6. Chinatown (1974) – Nothing is more American than film noir, and the genre never worked better than it does in Roman Polanski’s 1974 homage starring Jack Nicholson. Filled with seedy politicians, corrupt policemen and neurotic women this gothic tale about a private detective in California forces audiences to confront institutionalized injustice and ultimately accept our own powerlessness to remake every corner of the world. The last line of the film, which might be the best coda ever penned for the screen, says it all: “Forget it, Jake. It’s Chinatown.”
7. Dr. Strangelove (1964) – Difficult to pick just one from Kubrick’s many great works, but this film is satire incarnated and it seems to grow better with age. Indeed, as the Cold War fades from modern memory, one can easily imagine a scenario where this film comes to stand as a kind of documentary – albeit one with a great deal of hyperbole – representing many of the attitudes born from that complex conflict. A virtuoso performance from Peter Sellers, who plays multiple roles, and a script infused with the kind of crass intelligence that coughs up endless one-liners, such as “Gentlemen, there’s no fighting in the war room,” ensures this picture’s Olympian status.
8. From Here to Eternity (1953) – Long before the hardheaded contrarians in Coolhand Luke or Rebel Without a Cause, there was Private Robert E. Lee Prewitt in From Here to Eternity. Prewitt’s inability to be broken by an institution he loves – the U.S. Army – is an aggressive examination of individualism and personality. Each of the soldier’s flirtations with depravity is sharpened by the audience’s awareness that the film is ticking down to the Japanese attack on Pearl Harbor. These are the men and women who would become the Greatest Generation and in the film we learn about their strong sense of self, their categorical dismissal of weakness and pedantry.

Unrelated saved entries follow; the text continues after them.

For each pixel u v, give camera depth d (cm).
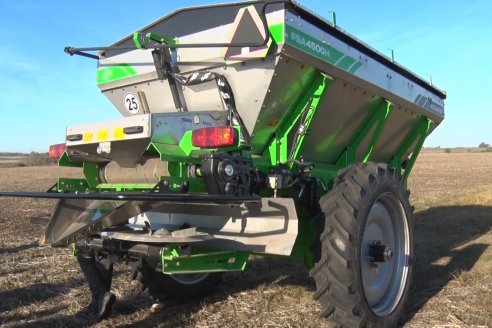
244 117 431
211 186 356
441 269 625
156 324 436
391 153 683
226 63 420
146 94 504
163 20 465
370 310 395
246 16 398
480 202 1404
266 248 384
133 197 308
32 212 1330
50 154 443
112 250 402
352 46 477
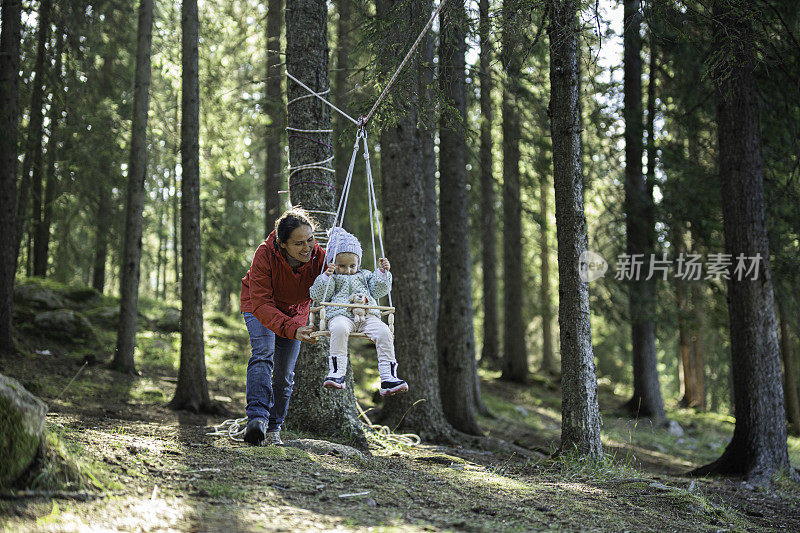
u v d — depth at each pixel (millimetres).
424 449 7406
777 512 6133
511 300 19641
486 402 15336
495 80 11578
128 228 11969
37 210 15406
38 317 12750
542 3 6422
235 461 4004
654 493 5121
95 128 13266
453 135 11719
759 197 9039
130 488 3146
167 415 9203
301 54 7457
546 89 12594
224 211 21188
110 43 14477
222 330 17641
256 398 4785
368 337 4523
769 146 10523
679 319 16047
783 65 8680
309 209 7184
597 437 6562
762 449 8695
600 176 15672
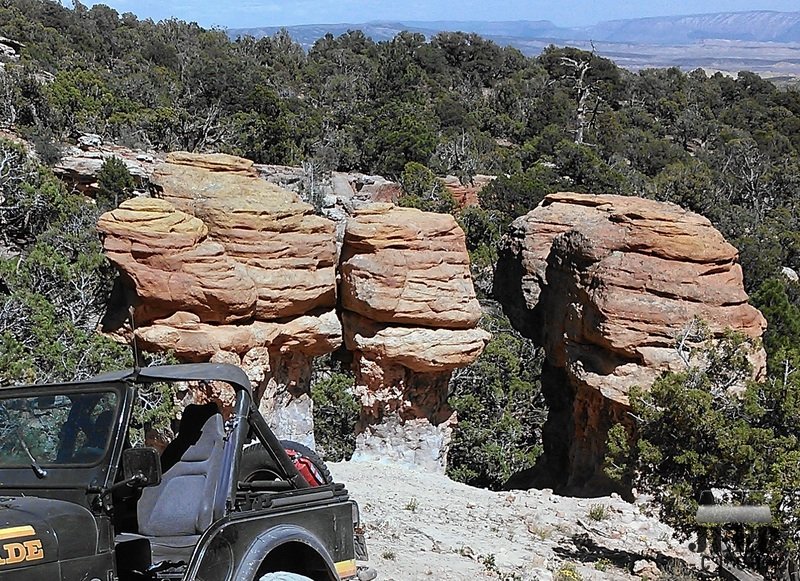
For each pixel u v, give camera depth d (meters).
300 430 23.23
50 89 61.84
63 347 18.67
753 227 71.12
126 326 20.77
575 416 26.95
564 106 108.31
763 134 115.12
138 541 6.32
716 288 23.92
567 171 73.69
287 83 108.06
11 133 53.38
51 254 23.25
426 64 135.75
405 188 64.81
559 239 32.66
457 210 62.38
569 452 28.52
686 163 94.25
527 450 31.92
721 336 23.53
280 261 21.47
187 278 20.00
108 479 5.92
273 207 21.47
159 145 65.81
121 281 21.39
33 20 103.50
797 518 12.52
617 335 24.05
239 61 110.19
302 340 22.09
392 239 22.39
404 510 16.64
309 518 6.93
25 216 34.22
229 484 6.52
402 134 76.00
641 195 72.44
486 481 30.03
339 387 30.02
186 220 20.52
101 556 5.78
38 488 5.99
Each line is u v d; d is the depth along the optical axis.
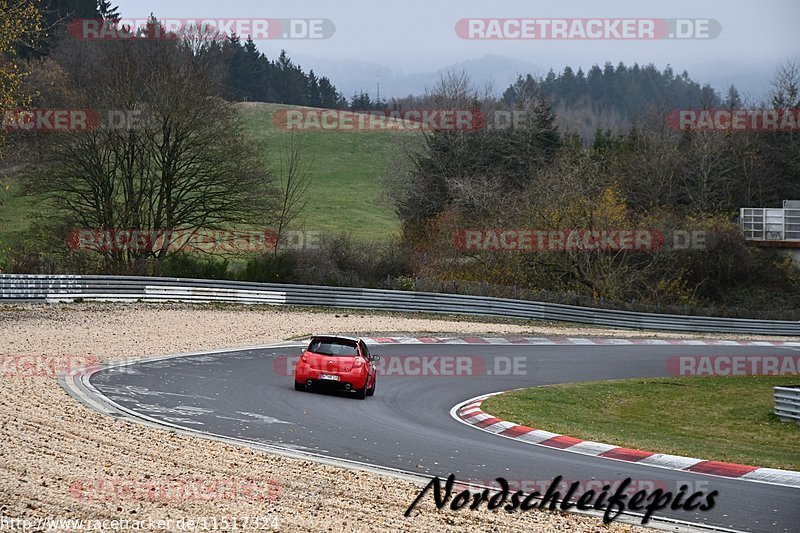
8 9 95.75
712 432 58.91
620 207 149.62
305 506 31.17
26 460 34.34
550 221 144.88
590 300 132.38
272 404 53.19
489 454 42.78
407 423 50.72
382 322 106.31
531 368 83.12
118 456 36.25
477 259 145.00
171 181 124.75
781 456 48.28
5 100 95.38
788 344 118.75
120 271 110.06
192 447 38.97
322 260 121.75
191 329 88.19
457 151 189.50
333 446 42.06
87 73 139.75
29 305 91.88
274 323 97.94
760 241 177.75
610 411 64.69
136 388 54.31
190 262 113.44
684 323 132.75
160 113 122.56
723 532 31.00
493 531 29.80
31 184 118.88
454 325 109.69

9. Once Upon a Time in the West (1968) – Selected just ahead of Leone’s other masterpiece, The Good, the Bad and the Ugly, as the best exemplar of the American Western. Why? Manifest Destiny, the cruelty and injustice of the West, the rugged individualism it inspired, the complex code of the survivors who journeyed there for a fresh start, the notion that to achieve the moral end, a person may have to do some immoral things along the way – it is all here, in this often overlooked film. So, too, is a great performance by Henry Fonda.
10. The Graduate (1967) – No other film captures the pivot between the America of the 1950s and the America that emerges from the crucible of the 1960s as well as The Graduate. The story of Benjamin Braddock’s inability to orient himself within the environment created by his parents is not just another retelling of a timeless crisis faced by all adolescents, but a powerful metaphor for a country that was clearly restless about its future. Braddock’s sordid journey through the boozy, adulterous world of Mrs. Robinson ends with a frantic escape – undertaken with Mrs. R’s daughter – from the limited possibilities setup by the previous generation. Or does it? The final expression on Ben and Elaine’s faces is one of the most enigmatic in film. Are they happy? Sad? Relieved? Or simply resigned to eventually recreating the kind of world they just escaped from?